- Born: March 1, 1960 (age 66) Barranquitas, Puerto Rico
- Education: University of Puerto Rico (BS) University of Pennsylvania (MS) Purdue University (MS)
- Website: http://mate.uprh.edu/~iramos/

= Idalia Ramos (physicist) =

Puerto Rican physicist and nanoscientist

Idalia Ramos Colón is a Puerto Rican physicist and nanoscientist, and a professor of physics and electronics at the University of Puerto Rico at Humacao, where she directs the National Science Foundation Partnership for Research and Education in Materials (PREM) for Advancing Device Innovation through Inclusive Research and Education. Her research involves using electrospinning to synthesize and study the physical and electronic properties of microfibers and nanofibers, and the applications of these fibers as gas sensors.

==Education and career==
Ramos was born near Barranquitas, Puerto Rico in a family of educators, and attended high school in Barranquitas. She studied physics as an undergraduate at the University of Puerto Rico, Río Piedras Campus, working there with Jorge J. Santiago-Aviles. Santiago moved to the University of Pennsylvania in the 1980s, and brought Ramos with him as a graduate student. She earned a master's degree in electrical engineering at the University of Pennsylvania in 1987. She went on for further graduate study in physics at Purdue University, leaving with a master's degree in 1992.

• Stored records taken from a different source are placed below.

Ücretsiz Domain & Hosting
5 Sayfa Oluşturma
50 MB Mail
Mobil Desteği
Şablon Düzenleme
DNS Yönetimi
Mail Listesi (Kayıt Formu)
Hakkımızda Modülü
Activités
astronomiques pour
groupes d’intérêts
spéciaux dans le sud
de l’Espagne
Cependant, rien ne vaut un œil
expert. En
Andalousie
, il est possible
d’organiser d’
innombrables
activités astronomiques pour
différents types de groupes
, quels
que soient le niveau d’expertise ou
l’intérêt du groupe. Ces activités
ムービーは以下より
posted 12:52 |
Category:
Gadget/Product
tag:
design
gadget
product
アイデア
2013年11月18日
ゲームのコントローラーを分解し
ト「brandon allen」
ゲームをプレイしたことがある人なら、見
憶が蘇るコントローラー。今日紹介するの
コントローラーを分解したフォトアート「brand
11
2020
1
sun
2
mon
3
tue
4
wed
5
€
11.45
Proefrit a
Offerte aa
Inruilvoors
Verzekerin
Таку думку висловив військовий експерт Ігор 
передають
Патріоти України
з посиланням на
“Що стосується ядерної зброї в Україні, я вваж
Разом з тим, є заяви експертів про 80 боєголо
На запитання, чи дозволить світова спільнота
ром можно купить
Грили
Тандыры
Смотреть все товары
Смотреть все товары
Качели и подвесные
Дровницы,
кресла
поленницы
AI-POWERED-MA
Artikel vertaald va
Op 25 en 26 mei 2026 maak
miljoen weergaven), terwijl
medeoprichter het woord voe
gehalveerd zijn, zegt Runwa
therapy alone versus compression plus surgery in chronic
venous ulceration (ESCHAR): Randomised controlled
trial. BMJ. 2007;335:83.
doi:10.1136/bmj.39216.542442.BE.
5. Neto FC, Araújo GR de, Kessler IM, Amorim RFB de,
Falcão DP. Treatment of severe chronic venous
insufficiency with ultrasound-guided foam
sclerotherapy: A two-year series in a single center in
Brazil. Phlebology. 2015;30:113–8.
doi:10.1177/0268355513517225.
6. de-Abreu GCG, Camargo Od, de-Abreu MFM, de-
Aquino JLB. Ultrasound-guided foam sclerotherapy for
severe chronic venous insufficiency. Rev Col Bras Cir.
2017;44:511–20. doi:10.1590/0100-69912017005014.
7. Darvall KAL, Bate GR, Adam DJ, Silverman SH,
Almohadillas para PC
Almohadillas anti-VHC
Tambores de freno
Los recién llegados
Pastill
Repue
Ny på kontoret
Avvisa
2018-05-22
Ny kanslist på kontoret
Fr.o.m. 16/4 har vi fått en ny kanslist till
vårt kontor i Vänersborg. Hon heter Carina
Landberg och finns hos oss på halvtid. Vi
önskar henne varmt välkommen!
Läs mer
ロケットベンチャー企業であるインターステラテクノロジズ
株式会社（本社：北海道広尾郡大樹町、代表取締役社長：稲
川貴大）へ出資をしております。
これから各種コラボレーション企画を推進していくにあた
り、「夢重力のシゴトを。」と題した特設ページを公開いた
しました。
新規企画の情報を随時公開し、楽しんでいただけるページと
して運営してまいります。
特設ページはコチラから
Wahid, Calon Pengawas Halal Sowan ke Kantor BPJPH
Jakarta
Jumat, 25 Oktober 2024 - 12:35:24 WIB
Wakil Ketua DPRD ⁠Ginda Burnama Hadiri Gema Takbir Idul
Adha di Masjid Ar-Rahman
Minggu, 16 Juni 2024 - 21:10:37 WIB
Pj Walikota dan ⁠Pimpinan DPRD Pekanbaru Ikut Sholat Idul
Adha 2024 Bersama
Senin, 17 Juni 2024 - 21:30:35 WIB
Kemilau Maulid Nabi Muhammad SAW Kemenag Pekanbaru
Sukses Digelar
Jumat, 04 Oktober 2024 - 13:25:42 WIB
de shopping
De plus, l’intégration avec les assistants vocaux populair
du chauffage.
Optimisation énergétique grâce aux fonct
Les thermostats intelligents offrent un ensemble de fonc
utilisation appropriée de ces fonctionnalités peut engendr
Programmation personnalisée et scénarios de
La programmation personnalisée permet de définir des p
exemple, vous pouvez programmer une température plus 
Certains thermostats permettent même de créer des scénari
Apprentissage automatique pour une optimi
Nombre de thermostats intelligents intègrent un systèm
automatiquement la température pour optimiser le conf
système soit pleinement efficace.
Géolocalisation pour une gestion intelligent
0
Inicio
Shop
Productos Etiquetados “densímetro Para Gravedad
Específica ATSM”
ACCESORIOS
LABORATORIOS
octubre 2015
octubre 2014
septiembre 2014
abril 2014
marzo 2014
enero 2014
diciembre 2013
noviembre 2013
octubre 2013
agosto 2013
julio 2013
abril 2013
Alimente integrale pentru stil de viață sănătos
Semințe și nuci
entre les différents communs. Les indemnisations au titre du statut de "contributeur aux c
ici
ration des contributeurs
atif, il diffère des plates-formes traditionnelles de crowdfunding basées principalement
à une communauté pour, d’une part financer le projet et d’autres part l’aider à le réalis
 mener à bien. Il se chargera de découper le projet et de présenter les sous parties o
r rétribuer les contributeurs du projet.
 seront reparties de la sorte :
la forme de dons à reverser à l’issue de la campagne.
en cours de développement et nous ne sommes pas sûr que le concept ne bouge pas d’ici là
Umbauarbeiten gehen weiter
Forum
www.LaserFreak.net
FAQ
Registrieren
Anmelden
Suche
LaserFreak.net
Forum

Since 1993 she has been on the faculty at University of Puerto Rico at Humacao, where her student experience as the only woman in her classes inspired her to provide more opportunities for other women in physics. She has been collaborating with the University of Pennsylvania on a project in physics education, first as a Collaborative to Integrate Research and Education (CIRE) project from 1999 to 2004, and subsequently through the National Science Foundation Partnership for Research and Education in Materials (PREM).

==Recognition==
Ramos was named as a Fellow of the American Physical Society (APS) in 2019, after a nomination from the APS Forum on Education, "for tireless work on behalf of physics students, especially Hispanic women, and for enthusiasm for research that has inspired generations of many Puerto Rican students to enter physics graduate programs".